DATA SEGMENT ->
++++++
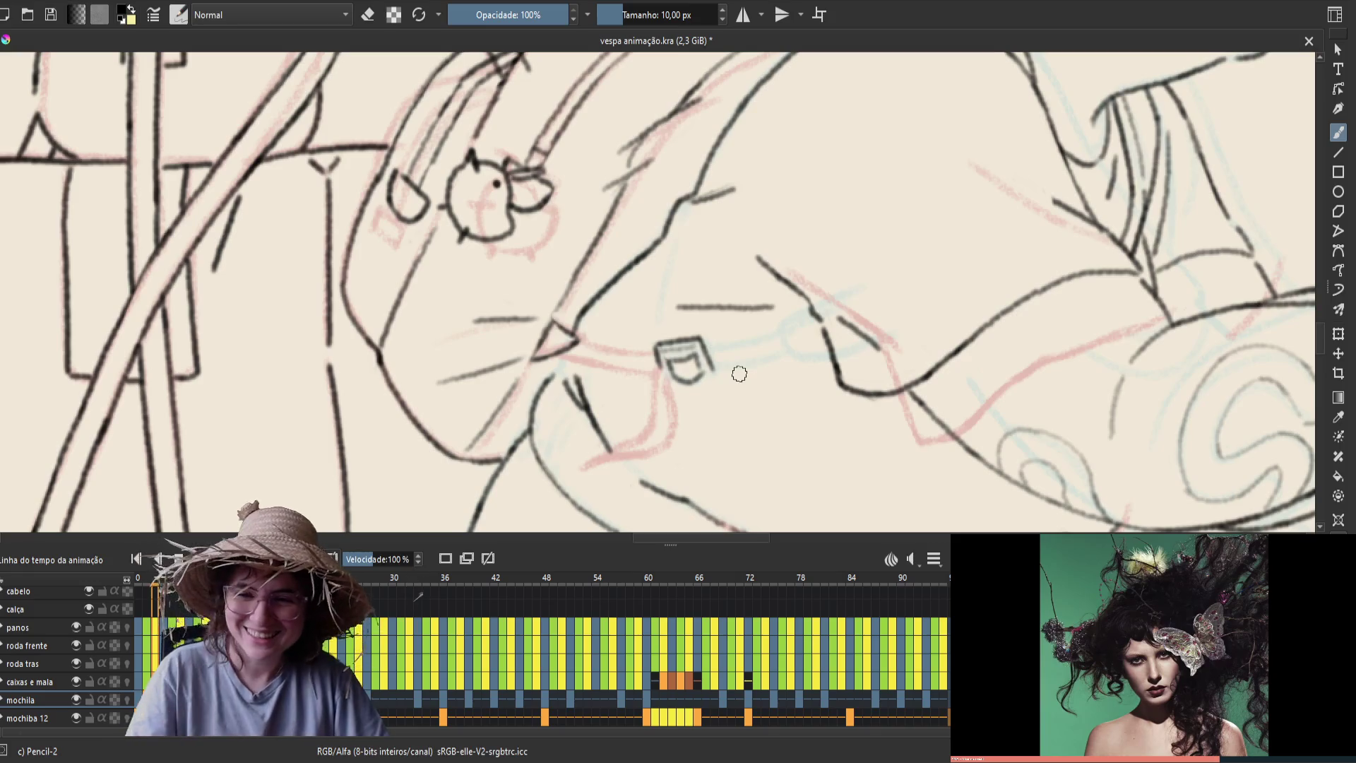
Restore the unmirrored view and compare the buckle with the neighbouring frame
key(m)
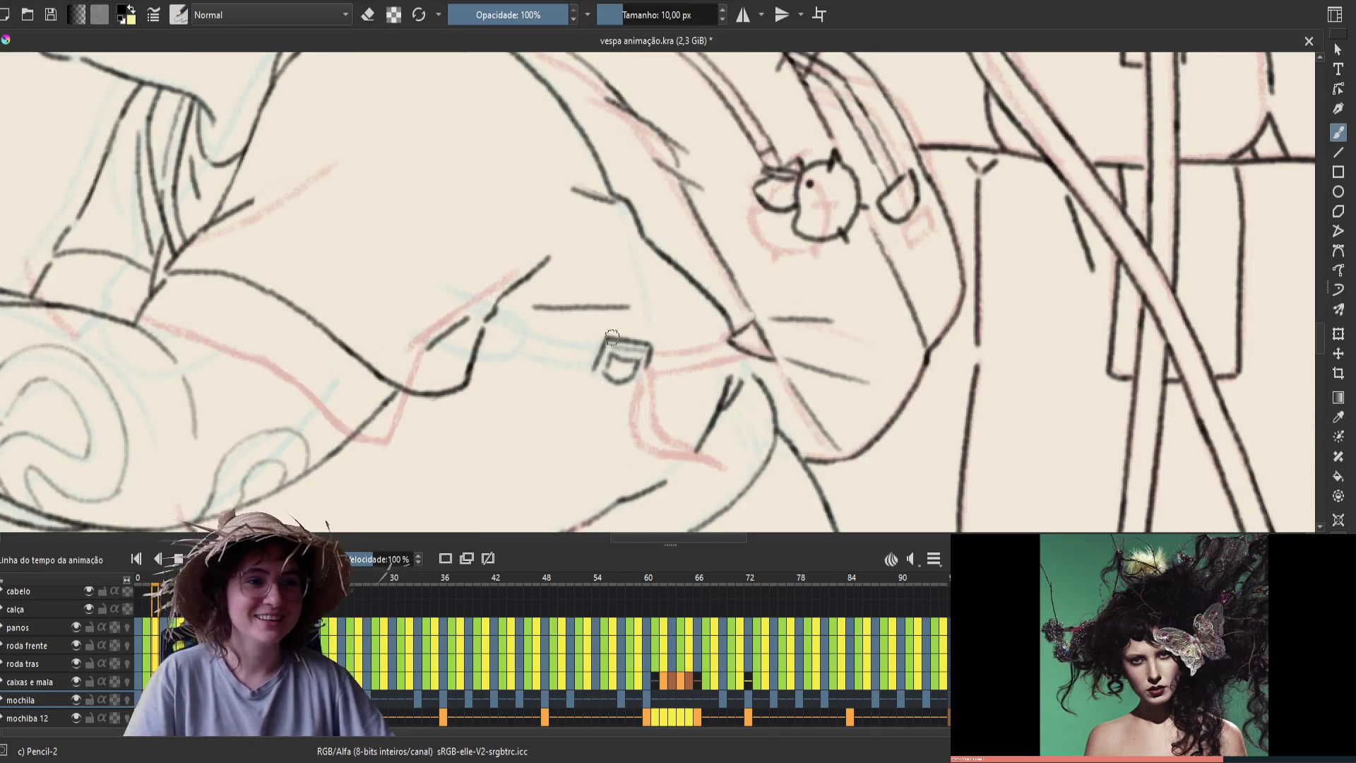
key(e)
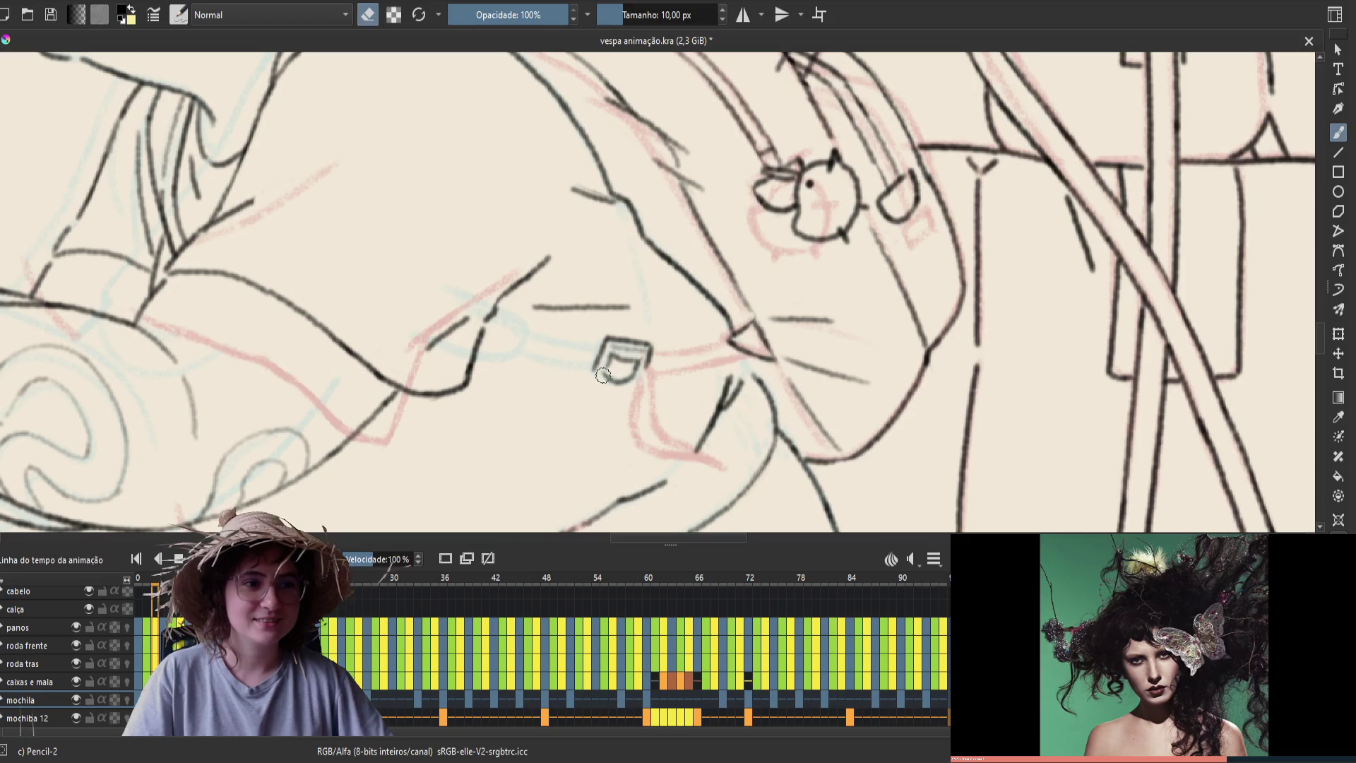
key(e)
++++++
PROBLEM REQUIREMENTS ->
Copy out the data verbatim, with no pictures.

REPLY TO THE EXERCISE ->
Restore the unmirrored view and compare the buckle with the neighbouring frame
key(m)
key(e)
key(e)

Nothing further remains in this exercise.